Thursday, 4 August 2011

If it is you...

Notes so far for the sermon. If it feels unfinished, it's because it is. I just stopped & I'm not sure where I'm going for the last part - but I quite like this 'If it is you' theme & might rework the whole sermon to make more of it: or just tag a bit on the end - who knows?

7-8-11

Last week’s gospel passage told the story of the feeding of the five thousand. This week’s passage begins with Jesus sending the disciples back across the lake while he dismisses the crowd and spends time alone in prayer. And then, in the depth of the night, as the disciples struggle against a head wind, the most amazing thing happens – Jesus walks across the lake towards them.
I am not surprised the disciples were terrified – wouldn’t you be?
The storm is wild, the night is dark, they just want to get to land. And through the dark and the storm comes a figure …walking on the sea. What??

Maybe they had already lamented the fact that Jesus wasn’t with them when the storm started – after all Jesus had already shown them on another occasion that he had the power to still the storm. But the last thing they expected was for Jesus to come and join them in the boat by walking on the water. This is not normal – maybe it is even an evil spirit or something – a sign that something awful is going to happen to them.

And then the figure speaks – it IS Jesus, and he tells them not to be afraid. Hearts start to beat a little more normally, and maybe if Jesus is there he will sort the storm out for them, too.

And then Peter does a very strange thing. Peter calls out 'Lord, if it is you, command me to come to you on the water'.
Is Peter genuinely unsure that it is Jesus? But then surely a more natural thing to say would have been 'if it is you come into the boat with us'.
Or is Peter sure now that it is Jesus & is he trying to gain 'top disciple' standing by doing what Jesus does? What is Peter doing?

I can't help comparing this with John's account of the post-resurrection appearance of Jesus on the beach. Remember? After the death & first resurrection appearances of Jesus, the disciples go fishing, and then spot a figure on the beach. John says “it is the Lord” & again it is Peter who is first out of the boat - this time to swim to shore while the others bring the boat in.

Maybe Peter is just impetuous and can’t wait to be with his Lord – putting his friends, the other fishermen, and even the safety of the boat itself to one side in his eagerness to join Jesus.

“Lord, if it is you, command me to come to you”. You have to admire Peter’s loyalty and reckless abandon!
And at first it works: he, too, walks on the water. Then he notices the storm – the high wind, the huge waves – and he is afraid and starts to sink. Peter cries out “Lord, save me!” and Jesus reaches out and catches him and together they get into the boat. Then the oart that perhaps we all remember. Jesus says to peter “Why did you doubt? Oh you of little faith”.

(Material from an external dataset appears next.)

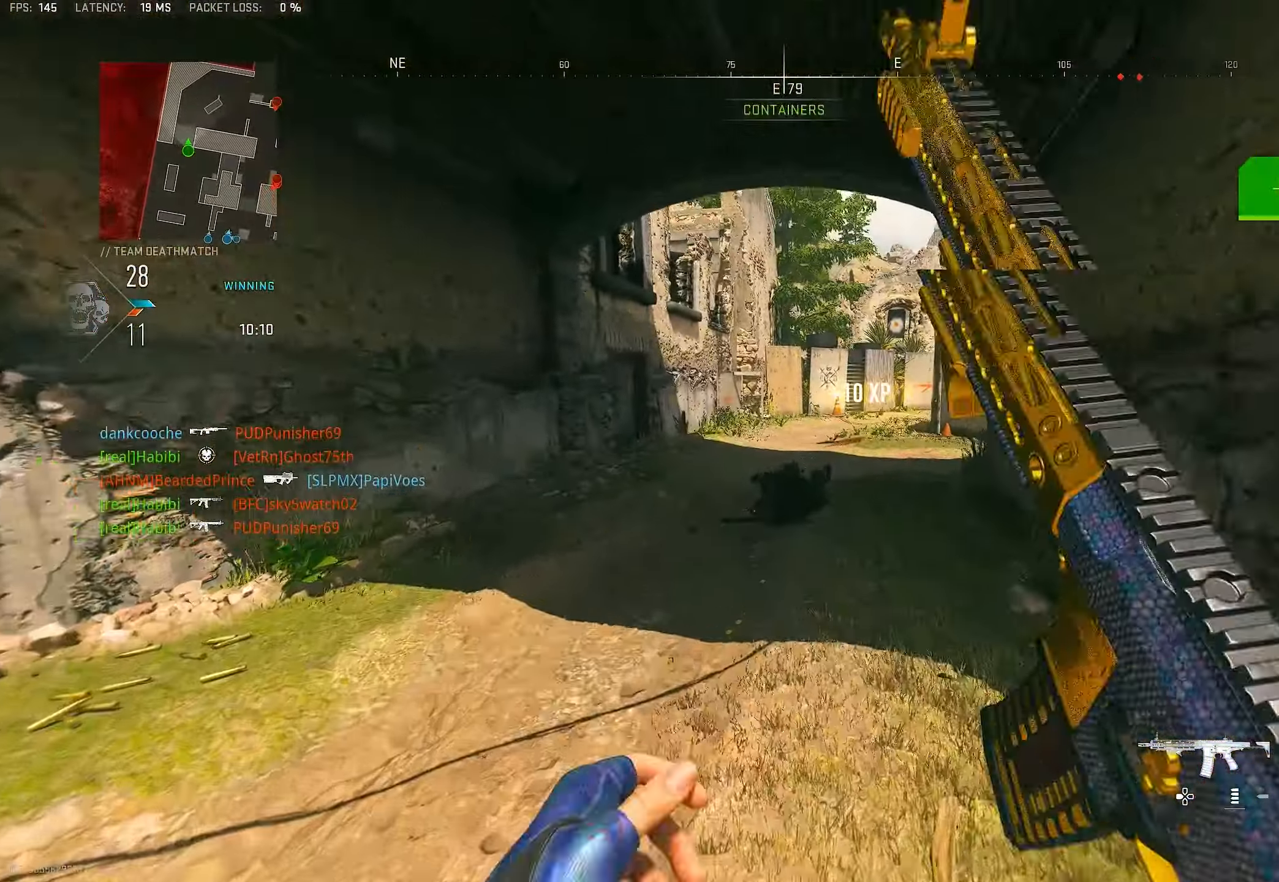
{"buttons": [], "left_stick": "up", "right_stick": "center", "events": [[34, "TRIANGLE", "down"], [67, "TRIANGLE", "up"], [134, "L3", "down"], [134, "TRIANGLE", "down"], [200, "TRIANGLE", "up"], [234, "L3", "up"], [366, "L3", "down"], [500, "L3", "up"]]}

We all like Peter because he is fallible, like us.
In fact only Matthew’s gospel includes this part about Peter in this story – and one suggestion is that Matthew puts Peter there to stand for every disciple of Jesus.

Peter is each one of us.
So what does this story tell us about our following of Jesus? Our faith, our doubt? Our need to call out "Lord, save me!"...
Maybe Peter’s question to Jesus becomes a question to each one of us ‘if it is you..’
If it is you in this story, how are you getting on with following Jesus. If it is you, are you prepared to get out of the security of the boat and risk the storm? If it is you, dare you trust Jesus to help you? If it is you, what do you do when you feel you are sinking?

Here’s good news. The identity of the disciples in this story may be interchangeable – it could be Peter, it could be me, it could be you. But the identity of the one who can help us all is the same. It is Jesus who comes to us when the storm is at its height. It is Jesus who can give us the power to follow him onto the water’s surface. And it is Jesus who will catch us when we fail.